Switch
- Product type: Debit card
- Owner: MasterCard
- Country: United Kingdom
- Introduced: 1988
- Discontinued: 2002
- Related brands: Maestro
- Website: switch.co.uk at the Wayback Machine (archived 2000-03-01)

= Switch (debit card) =

British debit card, 1988–2002

Switch was a debit card brand in the United Kingdom from 1988 until 2002.

==History==
Switch was launched in 1988 by Midland Bank, National Westminster Bank and The Royal Bank of Scotland as a multifunction cheque guarantee and cash card. It was then merged with Maestro, which is owned by MasterCard. This merger was announced in August 2002. The merger was also intended to increase the acceptance of foreign Maestro cards in the United Kingdom. The deal was referred to as the "penguin wedding," due to its advertisements of penguins in different international settings created by Joel Veitch.
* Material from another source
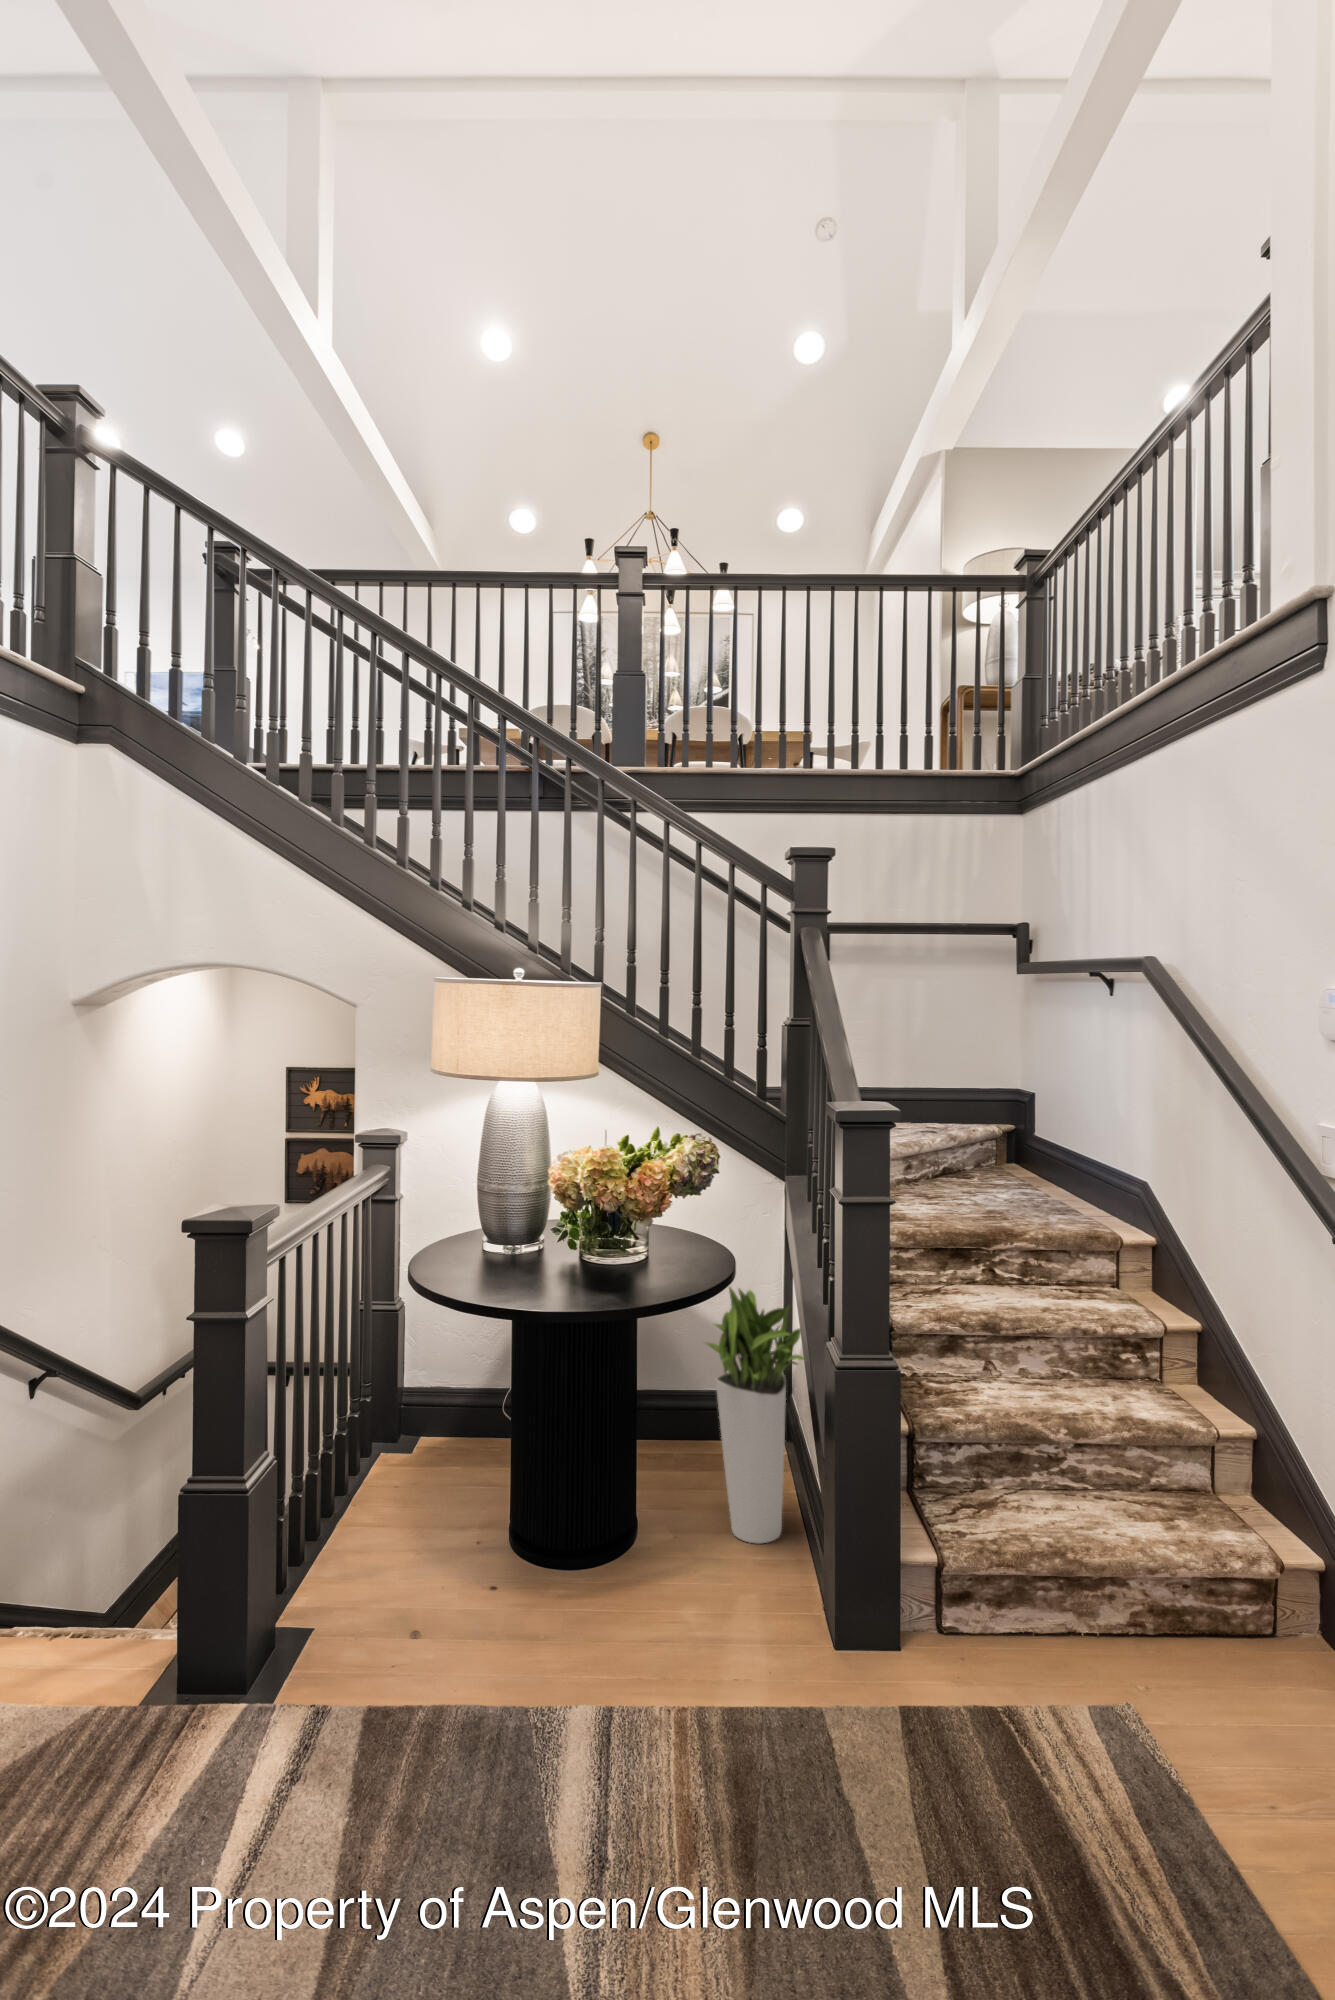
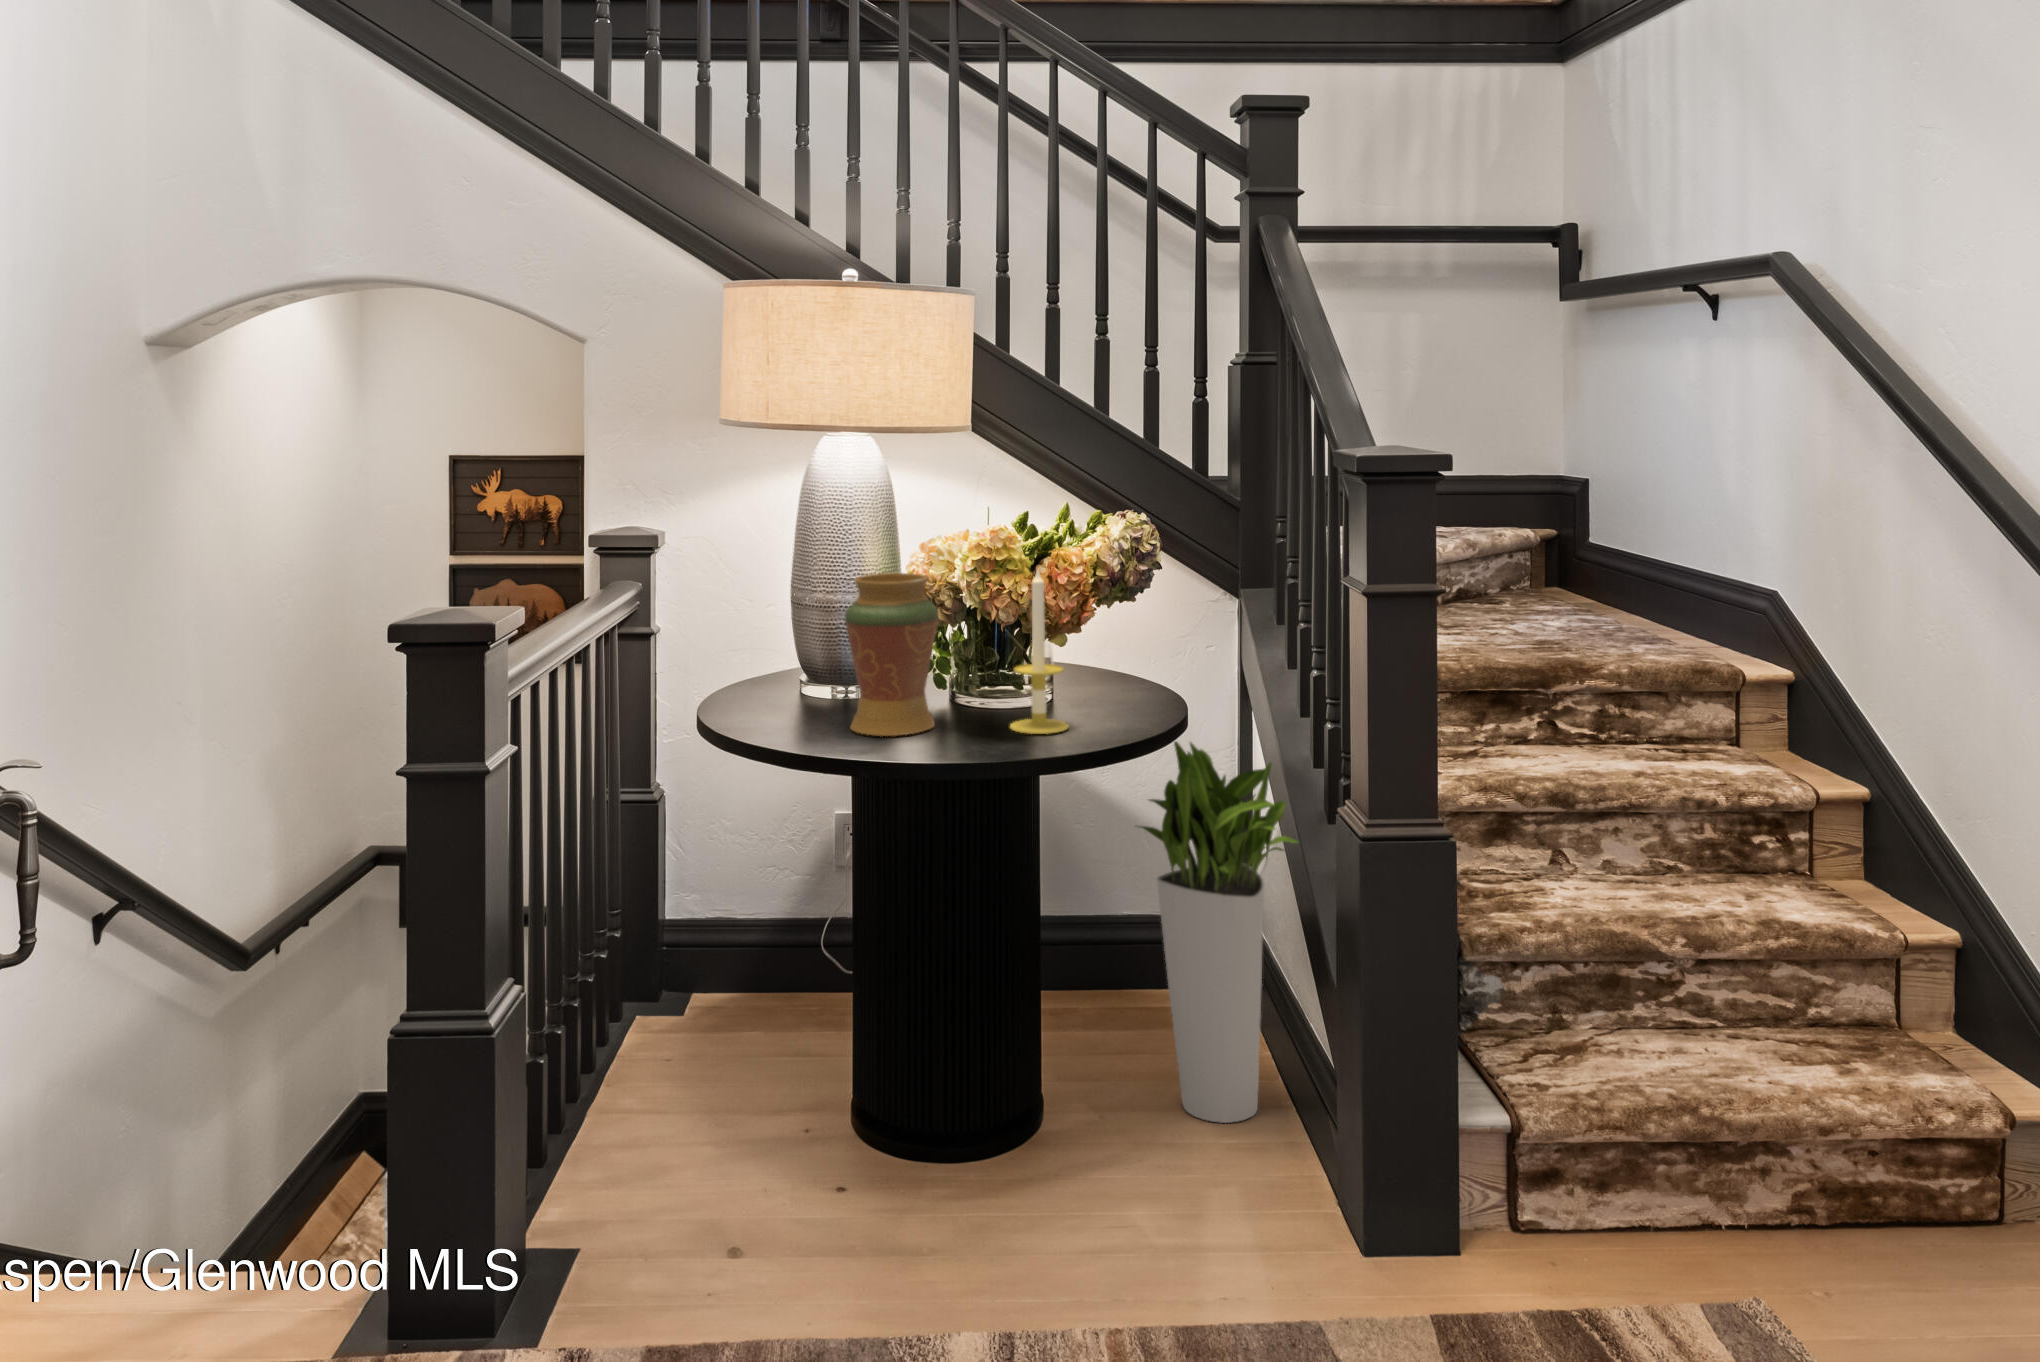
candle: none [612,1174,652,1287] -> present [1010,570,1069,734]
decorative vase: none [503,1175,566,1287] -> present [845,573,939,736]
Since 2010, Switch cards have been out of circulation and banks have migrated customers from Switch to Maestro. This change also led to the discontinuation of Solo debit cards, due to the underlying network being retired.

Switch/Maestro cards issued by certain banks carried an issue number on the bottom of the card corresponding to the number of times a card had been issued on a particular account. This was usually because the current account number the card was linked to actually formed a large part of the card number, and therefore the card number could not be readily changed in case of loss or the card expiring.

In January 2009, First Direct and HSBC discontinued the use of Maestro card, issuing Visa Debit cards to new customers, and a gradual roll out throughout 2009 to existing customers. That September, Clydesdale Bank and Yorkshire Bank (then owned by National Australia Bank), started the process of replacing the Maestro card with a Debit Mastercard for their current accounts, except for the Readycash and Student accounts, for which the Maestro card continued to be issued.

In the same month the Royal Bank of Scotland Group (Europe's largest debit card issuer which included the Royal Bank of Scotland, NatWest, Coutts and Ulster Bank) switched from Maestro to Visa Debit, a process that took two years to complete.